(Stored items)
----------------

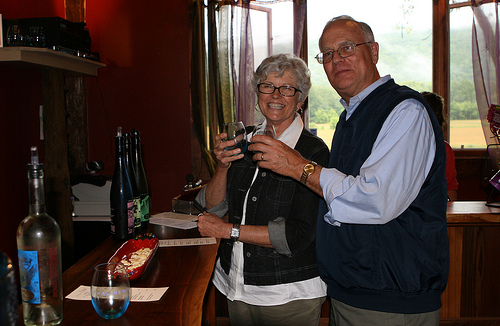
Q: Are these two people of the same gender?
A: No, they are both male and female.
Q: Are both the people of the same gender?
A: No, they are both male and female.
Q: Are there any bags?
A: No, there are no bags.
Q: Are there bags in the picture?
A: No, there are no bags.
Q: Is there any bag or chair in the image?
A: No, there are no bags or chairs.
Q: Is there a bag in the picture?
A: No, there are no bags.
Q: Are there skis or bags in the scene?
A: No, there are no bags or skis.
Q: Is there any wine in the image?
A: Yes, there is wine.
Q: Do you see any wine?
A: Yes, there is wine.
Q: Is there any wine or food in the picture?
A: Yes, there is wine.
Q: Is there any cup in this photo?
A: No, there are no cups.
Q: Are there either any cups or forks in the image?
A: No, there are no cups or forks.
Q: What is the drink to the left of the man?
A: The drink is wine.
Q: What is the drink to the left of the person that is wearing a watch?
A: The drink is wine.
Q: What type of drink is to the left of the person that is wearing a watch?
A: The drink is wine.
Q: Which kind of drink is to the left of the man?
A: The drink is wine.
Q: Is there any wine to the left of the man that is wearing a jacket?
A: Yes, there is wine to the left of the man.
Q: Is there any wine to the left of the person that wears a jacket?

----------------

▶ **PROBLEM**
Write out again every line of the records above, from the line containing "Q: Which kind" down through the last line of the records, keeping both of those lines.

▶ **SOLUTION TO THIS PROBLEM**
Q: Which kind of drink is to the left of the man?
A: The drink is wine.
Q: Is there any wine to the left of the man that is wearing a jacket?
A: Yes, there is wine to the left of the man.
Q: Is there any wine to the left of the person that wears a jacket?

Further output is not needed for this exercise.